[DATASET RECORDS]:
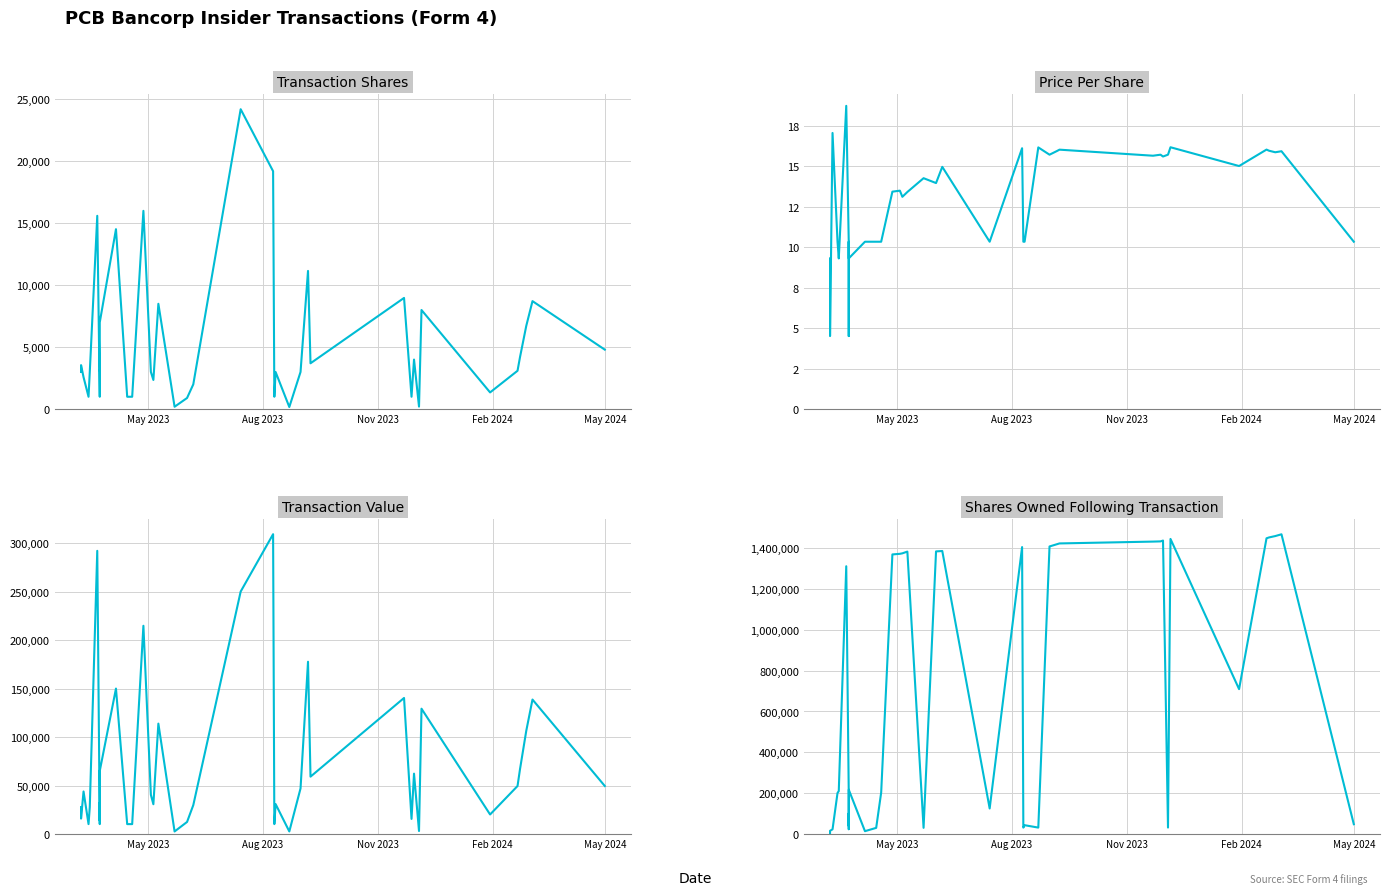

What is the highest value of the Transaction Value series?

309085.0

* * *

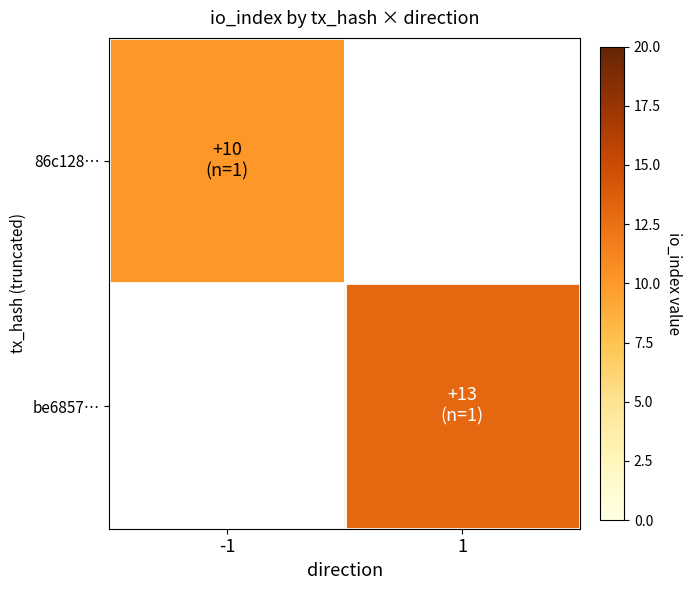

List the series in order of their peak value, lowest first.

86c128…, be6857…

==

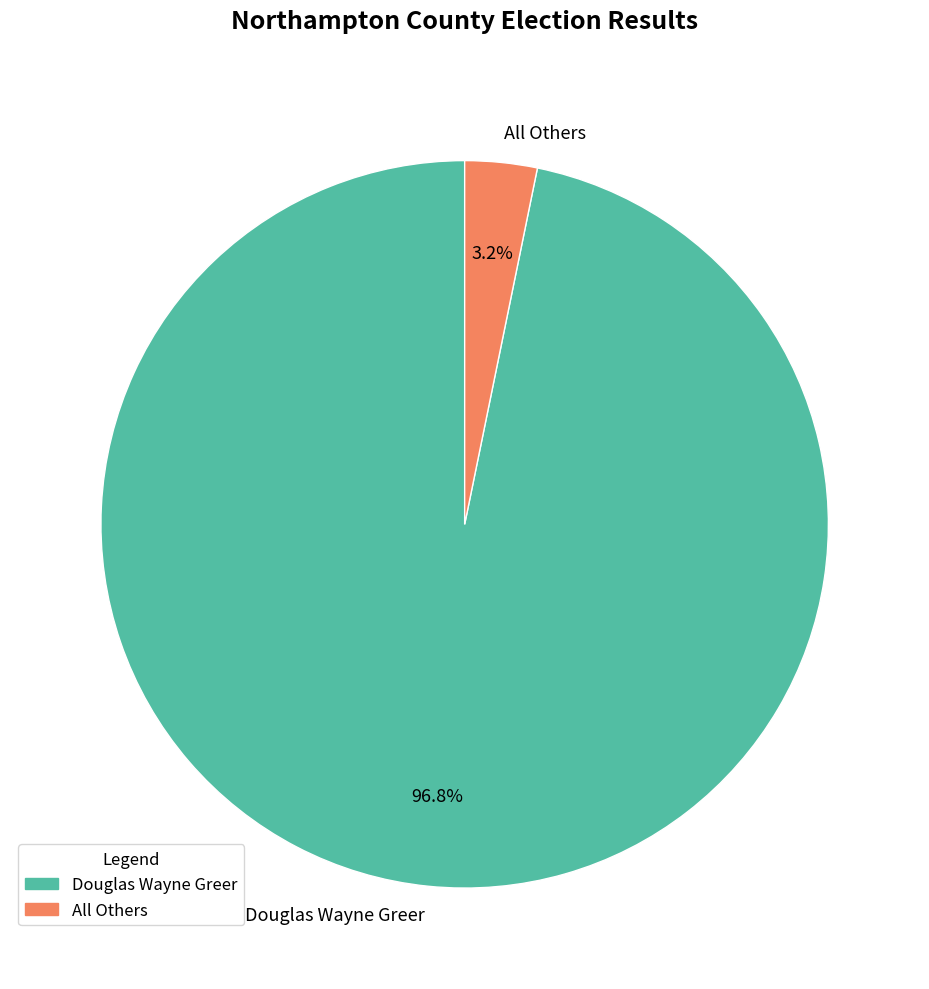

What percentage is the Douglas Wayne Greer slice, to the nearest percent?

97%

[INSTRUCTION]: Count how many lines of the material above contain the word "value". Reply with the number alone.

[ANSWER SPACE]: 2